A business is deciding whether or not to invest in new equipment. The new equipment costs $10,000, annual income from the use of the equipment is expected to be $11,000 and the annual interest cost is $1,500. The interest rate for this investment is

1 answer

To determine the interest rate for this investment, we can first identify the net annual income generated from the new equipment, then relate it to the initial investment to find the interest rate.

  1. Calculate the annual profit:

    • Annual income from the use of the equipment: $11,000
    • Annual interest cost: $1,500

    The net annual income from the equipment is: \[ \text{Net Annual Income} = \text{Annual Income} - \text{Annual Interest Cost} = 11,000 - 1,500 = 9,500 \]

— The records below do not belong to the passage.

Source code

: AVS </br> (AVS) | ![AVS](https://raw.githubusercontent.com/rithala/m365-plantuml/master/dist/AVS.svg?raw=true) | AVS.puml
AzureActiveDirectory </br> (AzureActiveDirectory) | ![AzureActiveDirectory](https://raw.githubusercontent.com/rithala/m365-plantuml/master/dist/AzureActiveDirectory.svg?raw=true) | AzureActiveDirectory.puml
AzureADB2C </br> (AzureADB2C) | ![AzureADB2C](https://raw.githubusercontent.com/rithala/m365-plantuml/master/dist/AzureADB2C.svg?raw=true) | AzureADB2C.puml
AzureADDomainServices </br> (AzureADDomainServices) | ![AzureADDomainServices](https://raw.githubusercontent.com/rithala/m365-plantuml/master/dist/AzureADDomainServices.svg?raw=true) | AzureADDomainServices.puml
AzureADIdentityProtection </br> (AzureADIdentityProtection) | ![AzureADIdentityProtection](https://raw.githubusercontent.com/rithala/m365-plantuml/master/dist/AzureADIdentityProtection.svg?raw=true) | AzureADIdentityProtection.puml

  2. Use the formula for interest rate: The formula for calculating the interest rate (r) as a percentage is: \[ r = \left( \frac{\text{Annual Income} - \text{Annual Interest Cost}}{\text{Initial Investment}} \right) \times 100 \]

    In this case:

    • Annual income: $11,000
    • Annual interest cost: $1,500
    • Initial investment: $10,000

    Substituting in the values: \[ r = \left( \frac{11,000 - 1,500}{10,000} \right) \times 100 \] \[ r = \left( \frac{9,500}{10,000} \right) \times 100 \] \[ r = 0.95 \times 100 = 95% \]

Therefore, the interest rate for this investment is 95%.